Records:

○ ○ ○ ○

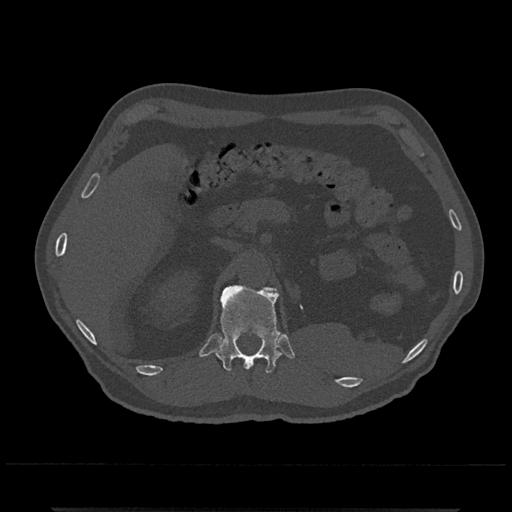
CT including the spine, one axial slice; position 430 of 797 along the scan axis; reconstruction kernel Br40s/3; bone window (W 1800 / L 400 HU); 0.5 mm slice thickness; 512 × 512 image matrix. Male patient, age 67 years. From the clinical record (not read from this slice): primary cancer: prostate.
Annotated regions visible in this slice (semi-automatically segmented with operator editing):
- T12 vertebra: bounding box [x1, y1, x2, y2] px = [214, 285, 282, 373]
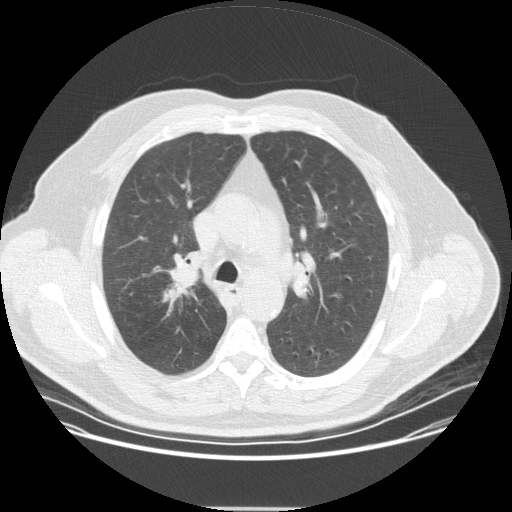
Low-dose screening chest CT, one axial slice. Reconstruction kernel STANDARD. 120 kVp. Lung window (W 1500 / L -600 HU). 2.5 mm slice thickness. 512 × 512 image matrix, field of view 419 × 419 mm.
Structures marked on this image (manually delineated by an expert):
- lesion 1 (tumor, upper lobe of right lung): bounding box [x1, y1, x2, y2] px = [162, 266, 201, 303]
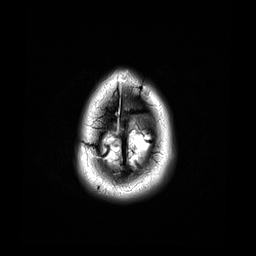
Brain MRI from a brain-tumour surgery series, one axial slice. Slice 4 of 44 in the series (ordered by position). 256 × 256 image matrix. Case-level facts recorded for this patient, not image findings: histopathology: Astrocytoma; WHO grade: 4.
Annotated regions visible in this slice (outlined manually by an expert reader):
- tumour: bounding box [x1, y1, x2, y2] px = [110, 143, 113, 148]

○ ○ ○ ○

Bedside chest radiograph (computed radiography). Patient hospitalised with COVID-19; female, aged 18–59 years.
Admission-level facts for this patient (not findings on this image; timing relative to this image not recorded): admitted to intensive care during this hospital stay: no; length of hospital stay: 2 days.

○ ○ ○ ○

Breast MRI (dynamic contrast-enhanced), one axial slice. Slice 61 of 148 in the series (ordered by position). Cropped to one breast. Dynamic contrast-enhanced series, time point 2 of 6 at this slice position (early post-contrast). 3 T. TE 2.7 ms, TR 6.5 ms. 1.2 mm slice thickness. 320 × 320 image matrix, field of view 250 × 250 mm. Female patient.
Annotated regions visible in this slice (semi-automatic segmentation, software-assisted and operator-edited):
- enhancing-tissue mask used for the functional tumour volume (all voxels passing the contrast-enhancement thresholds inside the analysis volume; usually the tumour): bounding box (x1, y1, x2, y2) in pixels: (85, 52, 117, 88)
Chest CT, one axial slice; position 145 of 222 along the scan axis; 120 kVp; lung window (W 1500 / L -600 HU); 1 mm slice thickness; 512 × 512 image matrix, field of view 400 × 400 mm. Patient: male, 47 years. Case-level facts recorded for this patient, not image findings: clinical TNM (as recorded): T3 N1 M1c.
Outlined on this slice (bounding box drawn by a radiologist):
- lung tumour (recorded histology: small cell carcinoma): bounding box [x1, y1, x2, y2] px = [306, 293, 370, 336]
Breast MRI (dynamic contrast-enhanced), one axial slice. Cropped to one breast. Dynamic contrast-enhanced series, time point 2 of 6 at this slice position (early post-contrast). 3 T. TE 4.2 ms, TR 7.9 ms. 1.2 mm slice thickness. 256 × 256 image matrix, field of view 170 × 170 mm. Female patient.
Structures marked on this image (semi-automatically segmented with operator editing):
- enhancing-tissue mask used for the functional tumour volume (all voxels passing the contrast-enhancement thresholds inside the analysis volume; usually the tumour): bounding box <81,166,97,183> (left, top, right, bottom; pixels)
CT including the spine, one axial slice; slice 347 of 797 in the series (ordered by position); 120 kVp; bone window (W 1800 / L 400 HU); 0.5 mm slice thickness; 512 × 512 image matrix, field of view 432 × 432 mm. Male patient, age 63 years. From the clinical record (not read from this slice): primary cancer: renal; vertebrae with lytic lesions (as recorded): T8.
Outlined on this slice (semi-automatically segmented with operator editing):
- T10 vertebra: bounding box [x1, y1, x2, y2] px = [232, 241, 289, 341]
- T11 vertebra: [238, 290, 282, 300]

○ ○ ○ ○

Work to be completed: Produce only the lines from the line containing "Breast MRI (dynamic contrast-enhanced), one axial slice. Cropped" through the line containing "right, bottom; pixels)", inclusive of both, exactly as they stand in the entries above.

Solution for this exercise:
Breast MRI (dynamic contrast-enhanced), one axial slice. Cropped to one breast. Dynamic contrast-enhanced series, time point 2 of 6 at this slice position (early post-contrast). 3 T. TE 4.2 ms, TR 7.9 ms. 1.2 mm slice thickness. 256 × 256 image matrix, field of view 170 × 170 mm. Female patient.
Structures marked on this image (semi-automatically segmented with operator editing):
- enhancing-tissue mask used for the functional tumour volume (all voxels passing the contrast-enhancement thresholds inside the analysis volume; usually the tumour): bounding box <81,166,97,183> (left, top, right, bottom; pixels)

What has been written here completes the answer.